黎冬抿唇不再开口,连沈初蔓都乖乖噤声,几人就这么一路鸦雀无声地开回小区。
宝马最终停靠在黎冬的小区楼下,沈初蔓拽拽黎冬袖子,两人先下去把长辈的东西搬下车。
几乎是推门下车的同一时间,黎冬就听见熟悉无比的狗叫声响起。
她错愕抬头。
“罐头。”
昏黄路灯下,被金毛强行拉拽而来的男人自不远处的路灯下走来,黑衣黑裤将他将个人包裹在黑暗中,让鲜少露出的皮肤更显冷白。
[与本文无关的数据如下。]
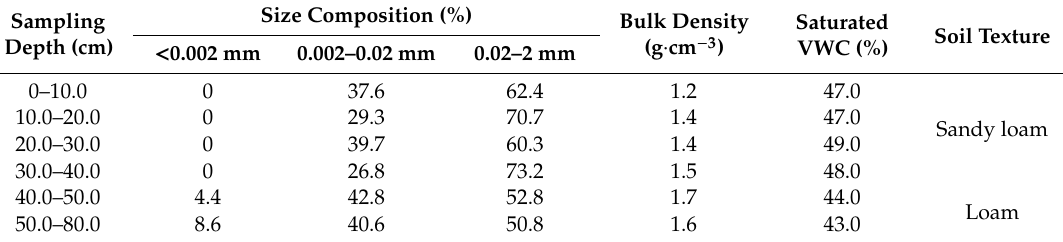
Table 2. Physical properties and the particle composition of the soil for experiment. VWC—volumetric water content.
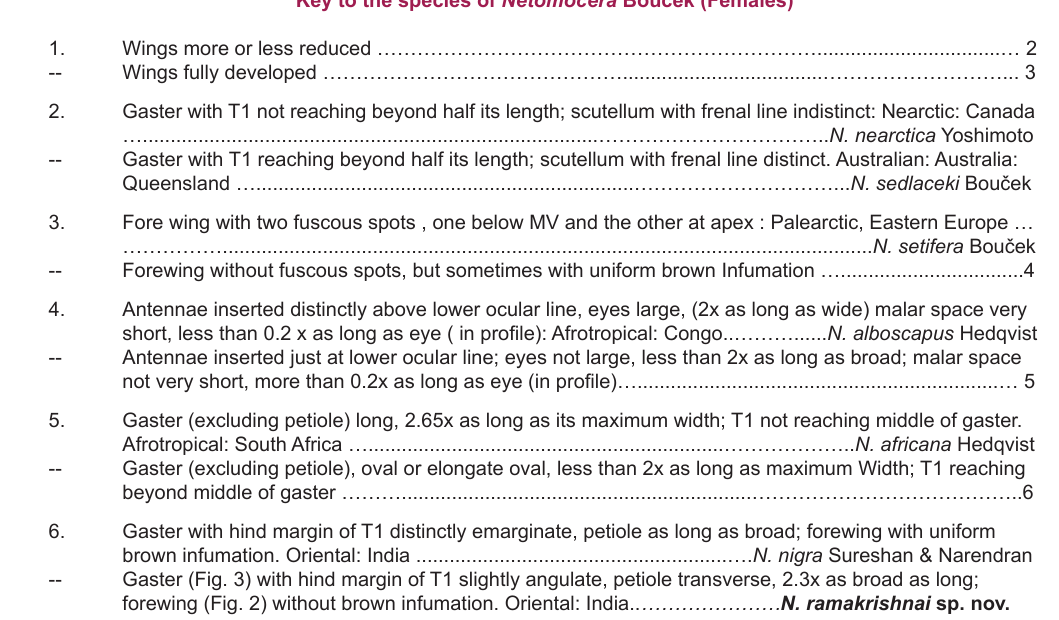
coxa 22, femur 31, tibia 32, tarsus 24, basitarsus 2x as long as second segment. Forewing (Fig. 2) 2.2x as long as broad, pubescence almost complete, dense, except for a narrow elongated speculum which is shiny, marginal fringe present only in the lower margin, veins with a row of strong brown bristles which is in double row on MV, a line of long white hairs below MV on ventral surface, basal cell completely hairy, costal cell 11x as long as broad, hairy in the upper half of ventral surface which is complete at tip. Relative lengths of SMV 35, MV 25, STV 7, PMV 13 Gaster: (Fig. 3) elongate ovate, 1.8x as long as broad in dorsal view (excluding petiole) and as long as head and thorax combined.(including petiole); petiole transverse, 2.3x as broad as long, dorsally with strong longitudinal ridges inside of which is irregularly relticulate; T1 covering most of the gaster, 1.3x as long as broad, posterior margins of T1 and T2 slightly angulate, other tergites reduced, with hind margins straight, ovipositor slightly protruded; hypopygium reaching end of T4. Male: Length 2.1mm. Differs from female in having short body which is completely black except for brown neck and lateral panel of pronotum. Legs except mid and hind coxae testaceous. Antennae (Fig. 4) with scape and pedicel testaceous remainder brownish-black, funicular segments elongated; antennal formula 11193; all funicular segments with numerous small sensillae and very small pubescence. Pubescence of lower face long; propodeum with median carina distinct; gaster short with petiole a little longer than broad with distinct longitudinal rugae; T1 covering most of the gaster, other tergites retracted; hind margin of T1 slightly emarginate; gaster including petiole 0.63x as long as head and thorax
看清来人是祁夏璟的瞬间,黎冬只觉得连呼吸都骤停半秒。
虽未曾谋面,但周红艳见过那张千人传阅的照片,如果她就此认出祁夏璟——
“抱歉,是我没牵好狗。”
与平日的懒散大相径庭,男人低沉悦耳的嗓音满是恳切歉意。
他抬眸见是黎冬,表情又露出恰到好处的诧异:“黎医生?你刚下班吗?”
沈初蔓见状,双手抱胸爆发出一记冷笑。
不等黎冬回神回答,走下车的周红艳疑惑道:“冬冬,这位是?”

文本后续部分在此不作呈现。